St. Augustine College
- Type: Private college
- Active: 1980–2023
- Accreditation: HLC
- Academic affiliations: HACU; Private Illinois Colleges & Universities (PICU); Colleges and Universities of Anglican Communion (CUAC);
- President: Dr. Reyes González
- Faculty: 9 Full-time and 62 Part-time (Spring 2022)
- Students: 737(Spring 2022)
- Location: Chicago, Illinois, United States
- Website: www.staugustine.edu

= St. Augustine College (Illinois) =

Private university in Chicago, Illinois, US

St. Augustine College was a private college in Chicago, Illinois. It was the first bilingual institution of higher education in Illinois. It was founded on October 7, 1980, under the auspices of the Episcopal Diocese of Chicago.

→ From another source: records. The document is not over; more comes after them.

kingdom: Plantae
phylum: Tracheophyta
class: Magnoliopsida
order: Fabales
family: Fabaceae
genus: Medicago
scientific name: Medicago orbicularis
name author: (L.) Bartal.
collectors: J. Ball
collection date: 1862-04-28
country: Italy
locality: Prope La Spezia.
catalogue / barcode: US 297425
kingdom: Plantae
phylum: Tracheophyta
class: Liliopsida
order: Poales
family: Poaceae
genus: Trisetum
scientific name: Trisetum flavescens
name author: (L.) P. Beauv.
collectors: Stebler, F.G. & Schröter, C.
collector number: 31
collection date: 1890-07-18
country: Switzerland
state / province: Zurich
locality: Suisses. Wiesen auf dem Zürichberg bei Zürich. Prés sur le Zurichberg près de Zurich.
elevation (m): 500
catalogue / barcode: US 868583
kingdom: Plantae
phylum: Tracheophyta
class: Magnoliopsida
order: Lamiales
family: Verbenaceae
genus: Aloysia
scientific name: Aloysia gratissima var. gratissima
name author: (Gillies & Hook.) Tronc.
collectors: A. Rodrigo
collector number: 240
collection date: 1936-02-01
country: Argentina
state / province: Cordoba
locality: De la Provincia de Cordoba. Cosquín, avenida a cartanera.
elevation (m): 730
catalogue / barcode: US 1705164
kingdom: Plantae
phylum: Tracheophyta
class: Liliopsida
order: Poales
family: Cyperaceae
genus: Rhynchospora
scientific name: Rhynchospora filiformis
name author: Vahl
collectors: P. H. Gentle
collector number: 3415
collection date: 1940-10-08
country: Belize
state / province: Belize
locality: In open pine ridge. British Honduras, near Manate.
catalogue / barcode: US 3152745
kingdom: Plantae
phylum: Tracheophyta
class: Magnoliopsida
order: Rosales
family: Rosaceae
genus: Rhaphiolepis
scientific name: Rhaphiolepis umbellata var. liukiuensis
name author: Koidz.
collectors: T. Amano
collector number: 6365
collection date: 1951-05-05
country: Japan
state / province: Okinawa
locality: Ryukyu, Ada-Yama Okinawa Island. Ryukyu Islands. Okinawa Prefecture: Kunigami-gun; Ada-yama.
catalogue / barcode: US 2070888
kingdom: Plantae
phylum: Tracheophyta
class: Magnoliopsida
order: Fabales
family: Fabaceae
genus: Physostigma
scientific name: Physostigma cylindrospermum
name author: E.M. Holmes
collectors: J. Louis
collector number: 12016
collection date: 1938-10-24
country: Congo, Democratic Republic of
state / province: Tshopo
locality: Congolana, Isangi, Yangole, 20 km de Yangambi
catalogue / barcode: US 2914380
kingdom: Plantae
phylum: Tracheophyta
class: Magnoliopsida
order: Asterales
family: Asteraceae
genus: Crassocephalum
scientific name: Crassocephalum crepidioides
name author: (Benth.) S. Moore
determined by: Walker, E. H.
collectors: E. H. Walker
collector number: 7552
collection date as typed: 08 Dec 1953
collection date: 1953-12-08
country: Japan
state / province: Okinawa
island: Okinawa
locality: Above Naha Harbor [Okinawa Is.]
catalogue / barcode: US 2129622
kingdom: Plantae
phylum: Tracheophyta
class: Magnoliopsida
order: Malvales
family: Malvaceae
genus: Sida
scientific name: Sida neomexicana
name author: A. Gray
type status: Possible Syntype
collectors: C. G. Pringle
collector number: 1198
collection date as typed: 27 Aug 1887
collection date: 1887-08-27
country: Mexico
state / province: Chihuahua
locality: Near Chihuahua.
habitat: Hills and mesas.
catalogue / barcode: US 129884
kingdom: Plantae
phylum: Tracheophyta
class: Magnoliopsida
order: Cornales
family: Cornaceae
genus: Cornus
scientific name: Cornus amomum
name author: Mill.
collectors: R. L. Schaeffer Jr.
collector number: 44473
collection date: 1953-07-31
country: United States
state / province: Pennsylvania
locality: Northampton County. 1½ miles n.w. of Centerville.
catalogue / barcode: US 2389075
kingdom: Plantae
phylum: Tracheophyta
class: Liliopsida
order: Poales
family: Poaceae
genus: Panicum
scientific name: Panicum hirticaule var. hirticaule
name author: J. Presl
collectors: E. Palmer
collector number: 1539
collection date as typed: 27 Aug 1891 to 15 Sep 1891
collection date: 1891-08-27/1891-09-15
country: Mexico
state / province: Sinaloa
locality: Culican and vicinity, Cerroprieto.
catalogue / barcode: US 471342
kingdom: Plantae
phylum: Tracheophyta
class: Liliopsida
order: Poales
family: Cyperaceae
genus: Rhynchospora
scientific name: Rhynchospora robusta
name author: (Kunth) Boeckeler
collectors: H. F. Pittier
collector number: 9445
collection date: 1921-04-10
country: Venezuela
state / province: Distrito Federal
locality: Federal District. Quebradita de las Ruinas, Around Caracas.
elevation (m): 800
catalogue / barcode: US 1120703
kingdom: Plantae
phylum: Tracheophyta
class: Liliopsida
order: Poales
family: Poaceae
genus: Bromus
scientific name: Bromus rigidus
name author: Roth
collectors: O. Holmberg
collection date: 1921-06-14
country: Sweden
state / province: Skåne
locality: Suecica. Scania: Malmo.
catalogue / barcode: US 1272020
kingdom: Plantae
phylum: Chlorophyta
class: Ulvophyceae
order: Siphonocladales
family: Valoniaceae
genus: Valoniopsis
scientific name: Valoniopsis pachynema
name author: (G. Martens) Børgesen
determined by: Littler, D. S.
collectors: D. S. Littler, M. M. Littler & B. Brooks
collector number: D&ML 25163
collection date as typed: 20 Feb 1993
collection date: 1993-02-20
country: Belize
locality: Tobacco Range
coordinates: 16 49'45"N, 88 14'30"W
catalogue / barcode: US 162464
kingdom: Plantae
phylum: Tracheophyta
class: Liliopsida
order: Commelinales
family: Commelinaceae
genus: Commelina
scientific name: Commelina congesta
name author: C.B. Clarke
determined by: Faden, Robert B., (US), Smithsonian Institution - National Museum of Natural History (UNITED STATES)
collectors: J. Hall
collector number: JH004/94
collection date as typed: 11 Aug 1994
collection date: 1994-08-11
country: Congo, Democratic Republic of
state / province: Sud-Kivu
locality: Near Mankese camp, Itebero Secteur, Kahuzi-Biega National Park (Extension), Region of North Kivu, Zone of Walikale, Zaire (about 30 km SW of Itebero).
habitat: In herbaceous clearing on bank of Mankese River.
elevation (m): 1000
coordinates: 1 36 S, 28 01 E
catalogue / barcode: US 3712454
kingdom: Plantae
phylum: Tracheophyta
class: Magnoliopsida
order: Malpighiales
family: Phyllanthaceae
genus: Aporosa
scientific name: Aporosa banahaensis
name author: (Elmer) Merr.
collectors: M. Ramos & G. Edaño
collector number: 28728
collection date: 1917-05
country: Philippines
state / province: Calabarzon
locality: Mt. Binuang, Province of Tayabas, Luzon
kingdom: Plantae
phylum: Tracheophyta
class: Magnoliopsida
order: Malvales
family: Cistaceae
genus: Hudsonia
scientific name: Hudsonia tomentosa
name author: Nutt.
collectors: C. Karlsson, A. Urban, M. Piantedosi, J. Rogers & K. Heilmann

The founding of a college was the culmination of ten years of work by Spanish Episcopal Services and Father Carlos A. Plazas, Ph.D. On April 25, 2023, it was announced that St. Augustine would merge with Lewis University at the end of the Fall 2023 semester, maintaining its bilingual instruction legacy as St. Augustine College of Lewis University.

==Academics==

St. Augustine College was accredited by the Higher Learning Commission and offered bachelor's degrees in Business Administration, Psychology, Hospitality Management, Computer Information Systems and Social Work. Associate degrees in Child Development, Interdisciplinary, Psychology
Social Service, Spanish, Computer Information Systems, Criminal Justice, Accounting, Administrative Assistant, Business Management, Computer Information Systems, Culinary Arts,
Early Childhood Education, Respiratory Therapy, and General Studies. St. Augustine College's Social Work program is accredited by the Council on Social Work Education’s Commission.

The college enrolled roughly 1,000 students at the time of its closing. St. Augustine College offered 14 degree programs at both the associates and bachelors level.
The approximate tuition rate for St. Augustine is $13,200 per academic year.